Project 7: Impact of Automated Port Operations on Landslide Freight Corridor Performance: Opportunities, Barriers, and Future Directions with the Port of Long Beach
Principal Investigator(s): Shailesh Chandra (CSULB) and Kevin Heaslip (UTK)
Project Partners: Port of Long Beach, Caltrans, NEXT Trucking, Harbor Trucking Association
Automated terminals at the Port of Long Beach have helped process containers faster. Software-assisted cranes and autonomous vehicles have been crucial to improving efficiencies. However, little is known about how automation at the port synchronizes with the other conventional operations of container transportation in the multimodal freight network consisting of the freeways and highways in the Southern California Region. This research will develop tools to assess the status quo of supply chain operations and identify gaps to be filled through research and insights to build an efficient and resilient supply chain operating from the Port of Long Beach to other parts of the nation.
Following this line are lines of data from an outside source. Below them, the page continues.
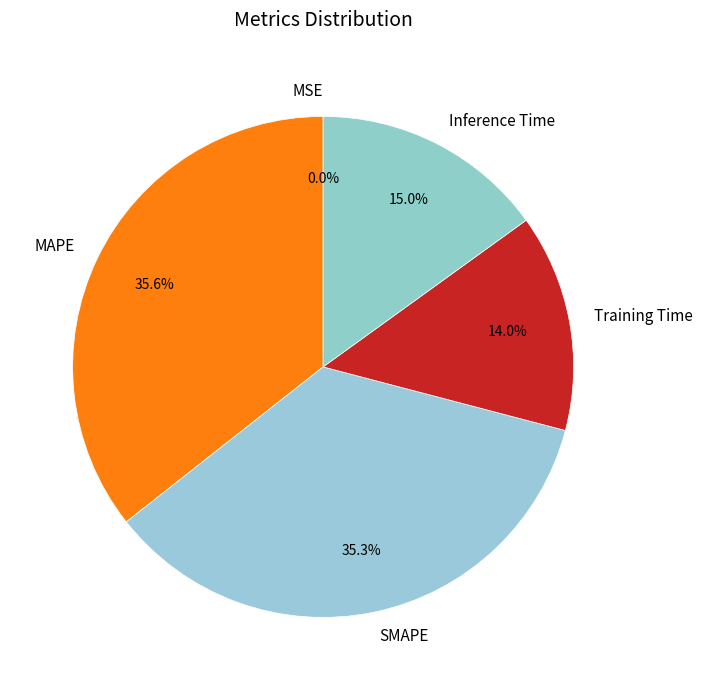

To the nearest percent, what is the combined percentage of Inference Time and SMAPE?

50%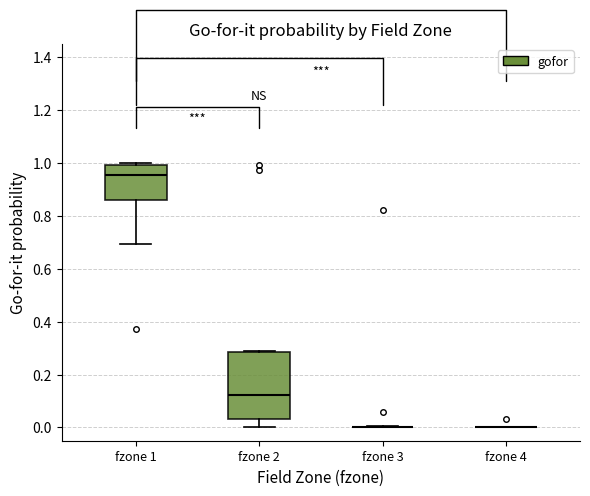

Which box is the tallest, from its lower edge to its upper edge?

fzone 2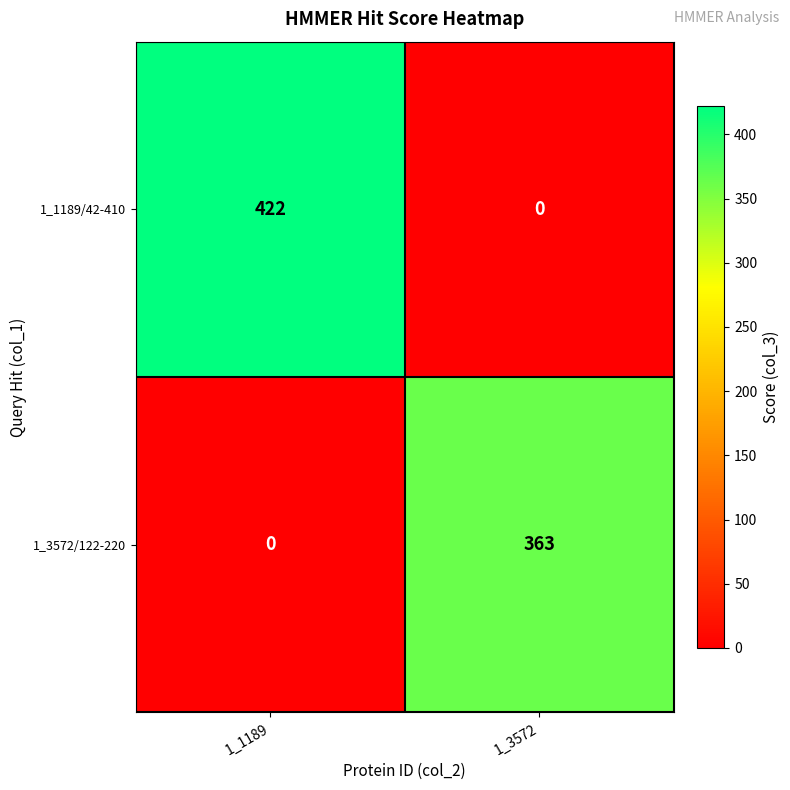

Count the number of data series in this chart.

2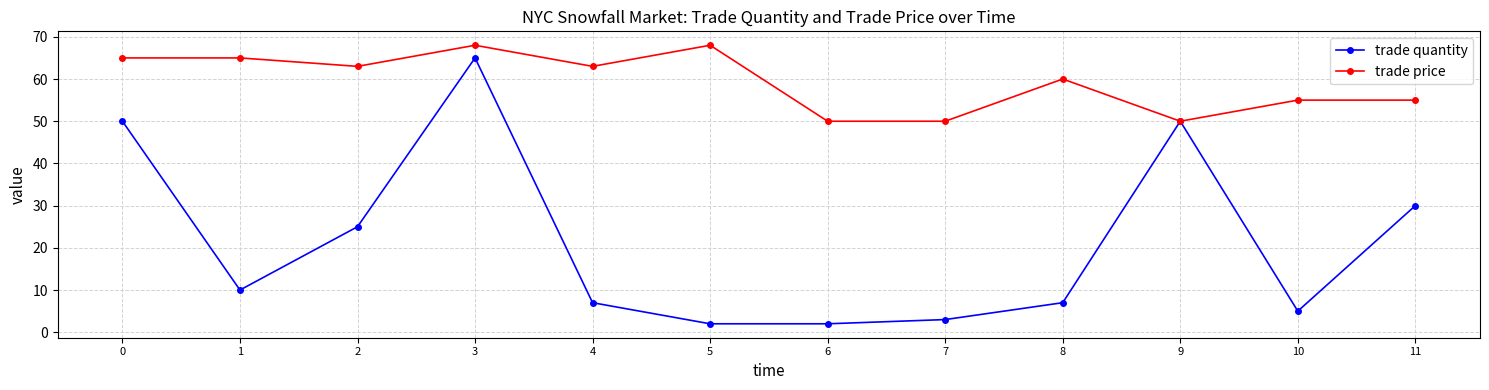

What is the sum of all trade price values?

712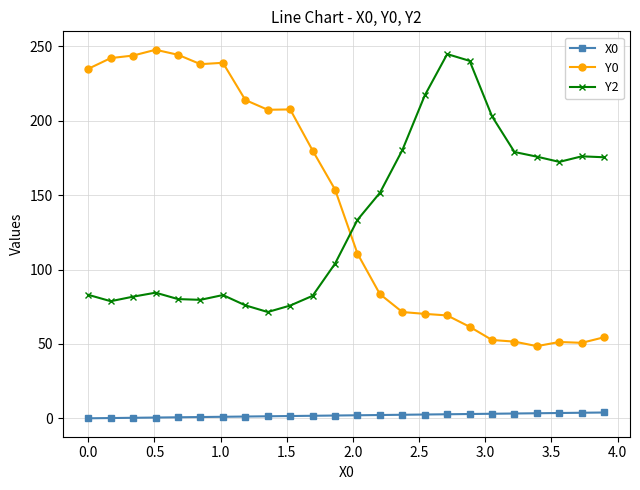

Which series has the largest total across all categories?

Y0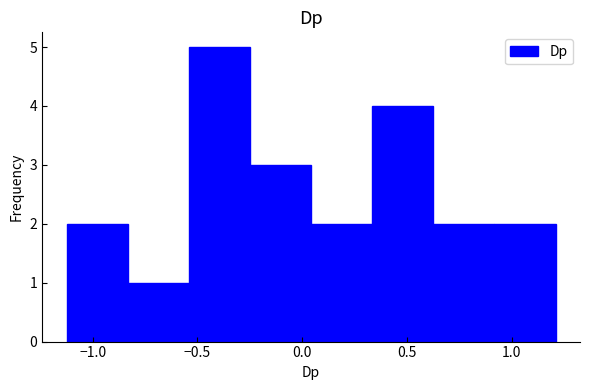

Reading left to right, list every bar in this chart as the range it spans on the x-axis followed by its height. Neither the bar edges nor the heights are printed on the chart, so give them approximately, as read against the axes.

-1.10 to -0.85: 2
-0.85 to -0.55: 1
-0.55 to -0.25: 5
-0.25 to 0.05: 3
0.05 to 0.35: 2
0.35 to 0.65: 4
0.65 to 0.90: 2
0.90 to 1.20: 2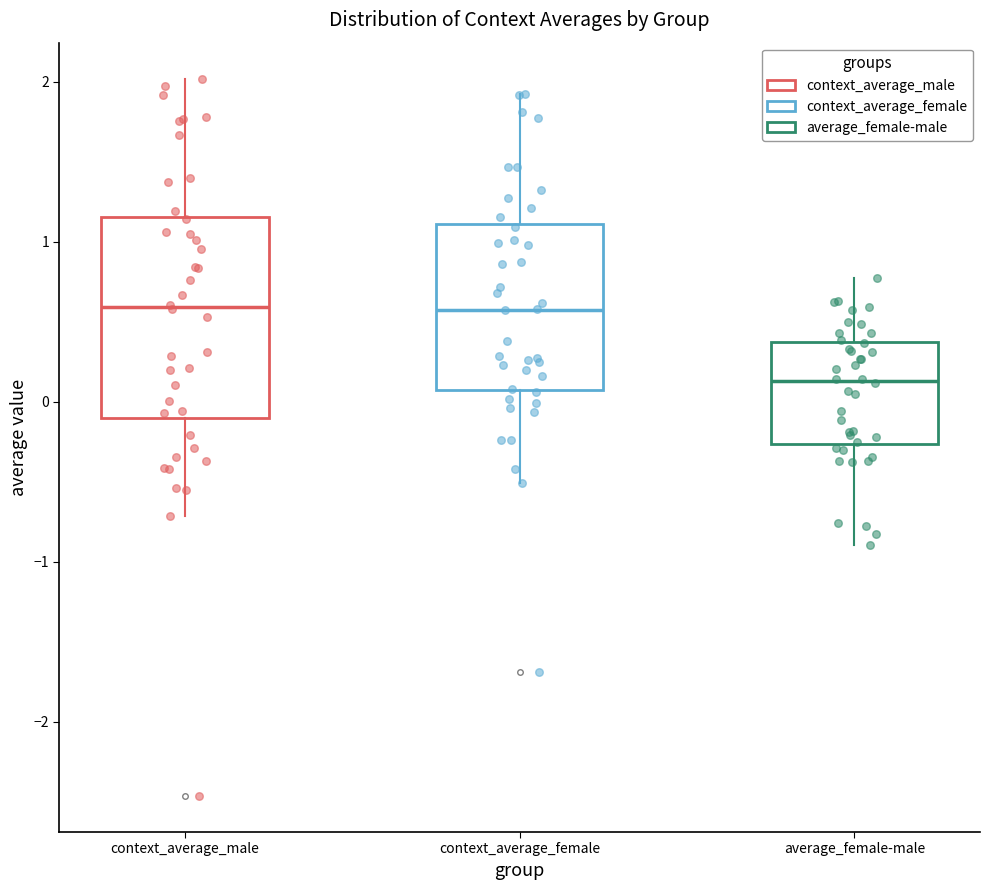

Reading left to right, transcribe this box plot: for each box, give where its median line is, the range the box spans, and where its two whiskers end, as read against the y-axis. The values are not printed on the chart, so give them approximately, as read against the axis.

context_average_male: median 0.6, box -0.1 to 1.2, whiskers -0.7 to 2.0
context_average_female: median 0.6, box 0.1 to 1.1, whiskers -0.5 to 1.9
average_female-male: median 0.1, box -0.3 to 0.4, whiskers -0.9 to 0.8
Interviews will be conducted with the Port of Long Beach engineering and operations division and the freight truck operators of the region to gather insights into automation integration of the conventional supply chain functioning of container transportation across the trade corridors.
Principal Investigator(s): Luca Quadrifoglio (TAMU), Bruce Wang (TAMU)
Project Partners: NC DOT, GM, UPS, Port of Houston
For months, ports have borne the brunt of the impact from disruptions along the supply chain. The pandemic has exacerbated an already existing problem, as ports and their operations have always been the weakest link of the supply chain network. A significant part of the problem is the scheduling and routing of Automated Guided Vehicles (AGVs), which follow specific logicsto perform loading and unloading operations. This scheduling problem is modeled using highly complex mathematical formulations that are inherently difficult to solve because of their combinatorial nature. Lack of coordination among the vehicles, cranes, trucks at both ends of the port logistics causes significant delays. Uncertainty and unreliable arrival forecasts, along with the lack of proper control mechanisms, cause this lack of synchronization. This research project will explore these challenges and propose innovative solutions to this complex problem by developing algorithms and solution methods.